Lore Zech (24 September 1923 – 13 March 2013) was a German geneticist and cytogenetics researcher who made major contributions to the field of cytogenetics. Her research and discoveries paved the way for the identification of anomalies in chromosomes of diseased cells and eventually for many treatments and therapies for these diseases. Her notable works include her discovery of Q-banding and her research on leukemia and lymphoma.

==Biography==
Zech was born in 1923 in Gütersloh, Germany. Her grandmother raised her in Sauerland as Zech's parents died when she was 4 years old. From 1944 till after World War II, Zech studied medicine at the University of Marburg in Germany. Having left the medical field of study, Lore then picked up biology, chemistry, and physics at the University of Bonn and completed her doctoral thesis at the Max Planck Institute in Tübingen. From 1953 till 1989, she worked at the Institute of Cell Research and Genetics at the Karolinska Institute in Stockholm, Sweden where most of her notable work was conducted alongside Torbjörn Caspersson. She then dedicated her time at the University Hospital of Uppsala. At the University Hospital, she specifically committed her time to discussions on chromosome analysis at the Department of Medical Genetics, where she taught many research students. During her time as a researcher, Zech's colleagues described her as humorous and empathetic. Many established scientists and young researchers sought her advice and input on their own projects. In March 2013, Zech died from chronic lymphocytic leukemia, a disease she had conducted research on for many years.

==Career==
Zech's most prominent work was centered on human chromosomes. She conducted her research on human chromosomes alongside professor Torbjörn Caspersson at the Karolinska Institute. Her research alongside Torbjörn allowed her to create the first chromosome banding technique known as the quinacrine or Q-banding technique. This chromosome banding method proved to be one of the most important advancements to clinical cytogenetics.

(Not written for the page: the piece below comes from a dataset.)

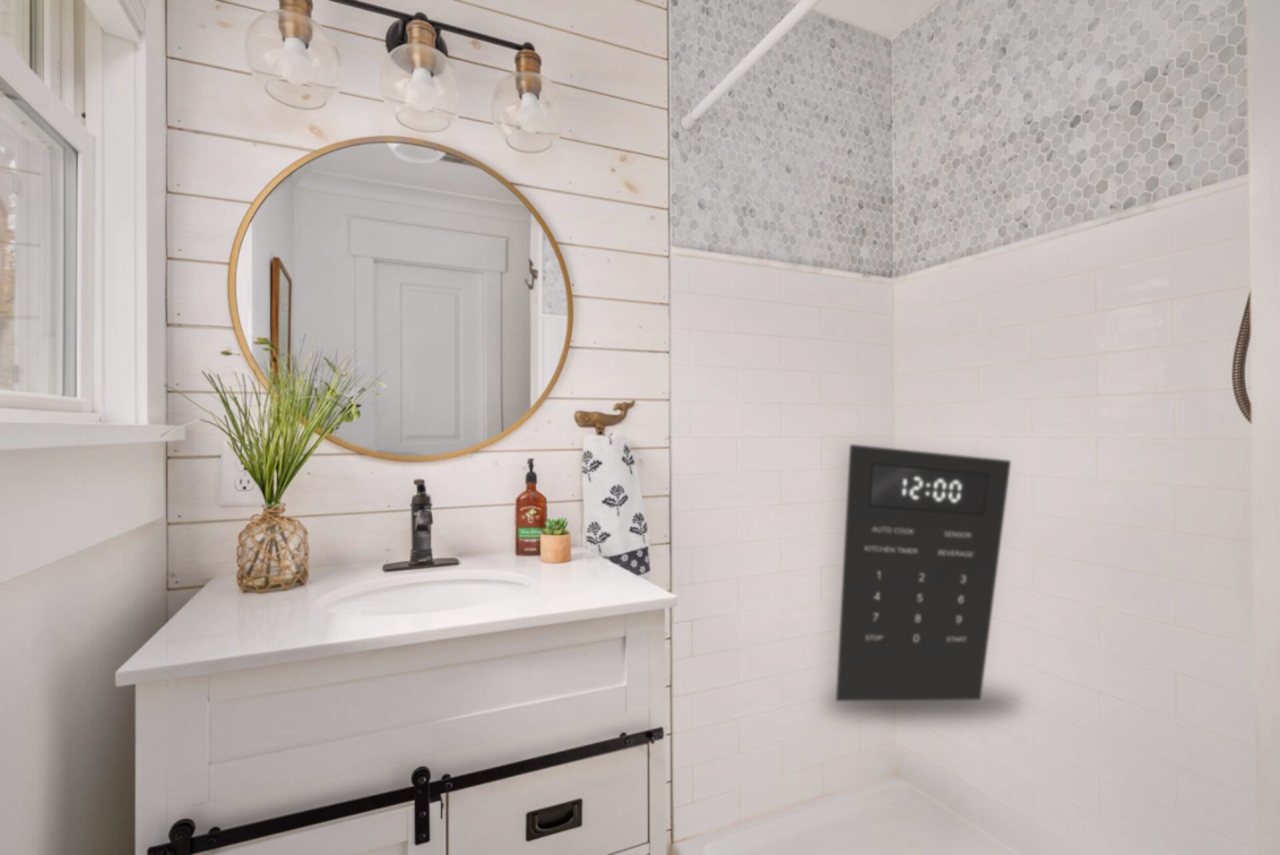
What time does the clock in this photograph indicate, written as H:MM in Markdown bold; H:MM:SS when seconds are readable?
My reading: **12:00**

At the research institute, it was proven that DNA-binding fluorescent dyes could be used as a chromosome banding technique for plant chromosomes. Unlike many of her colleagues, Zech firmly believed that human chromosomes, similar to plant chromosomes, had different bands. Due to the department's beliefs against this idea, Zech worked on proving her theory correct in secret. She discovered that staining chromosomes with quinacrine makes the bands on the chromosome exhibit fluorescence when exposed to ultraviolet light. This chromosome banding technique eventually became known as the Q-banding technique. With this technique, she discovered the first chromosome band in the Y-chromosome of a human cell.

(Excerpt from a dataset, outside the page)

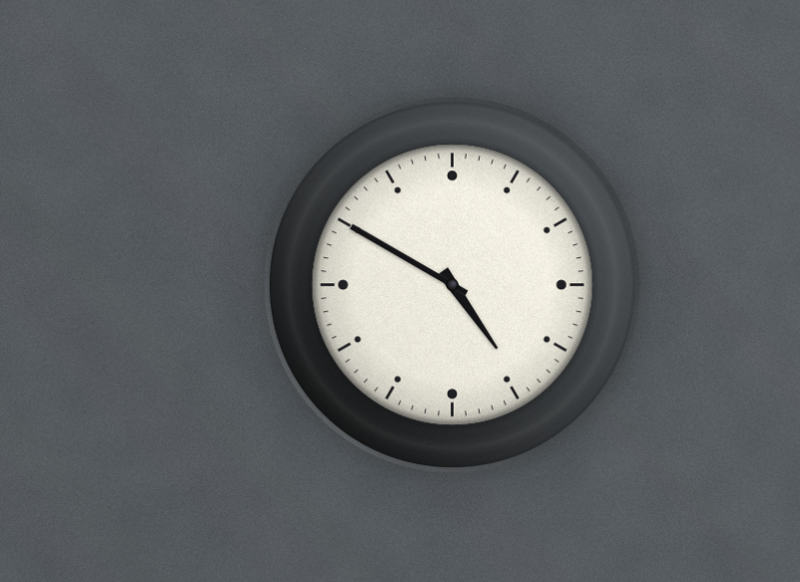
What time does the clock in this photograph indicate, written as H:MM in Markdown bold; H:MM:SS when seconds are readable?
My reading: **4:50**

After her discovery and the acceptance of the Q-banding technique by other scientists and medical professionals, Zech used the technique to find chromosome abnormalities in two types of blood cancer – leukemia and lymphoma. In collaboration with tumor biologist Georg Klein, Zech helped identify the chromosome abnormalities in tumor cells. This allowed for the future development of a targeted therapy for leukemia and lymphoma.

==Awards and honors==
- In 1971, Zech presented her findings on the Q-binding technique at the 4th Congress of Human Genetics in Paris.
- In 1992, Zech was awarded the Mauro Baschirotto Award by the European Society of Human Genetics.
- In 1999, Zech became an honorary member of the European Society of Human Genetics.